═════ Input for this task

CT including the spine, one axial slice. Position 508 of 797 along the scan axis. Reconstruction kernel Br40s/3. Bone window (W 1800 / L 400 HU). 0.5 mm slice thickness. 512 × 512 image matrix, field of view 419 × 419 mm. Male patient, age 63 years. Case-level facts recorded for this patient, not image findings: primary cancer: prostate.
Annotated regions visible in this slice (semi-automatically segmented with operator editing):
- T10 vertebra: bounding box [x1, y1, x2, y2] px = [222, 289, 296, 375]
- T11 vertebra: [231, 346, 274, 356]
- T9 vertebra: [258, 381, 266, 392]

══════════

▶ Required work
Look through the entries above, and wherever a line holds the word "vertebra", copy it.

▶ Expected answer
- T10 vertebra: bounding box [x1, y1, x2, y2] px = [222, 289, 296, 375]
- T11 vertebra: [231, 346, 274, 356]
- T9 vertebra: [258, 381, 266, 392]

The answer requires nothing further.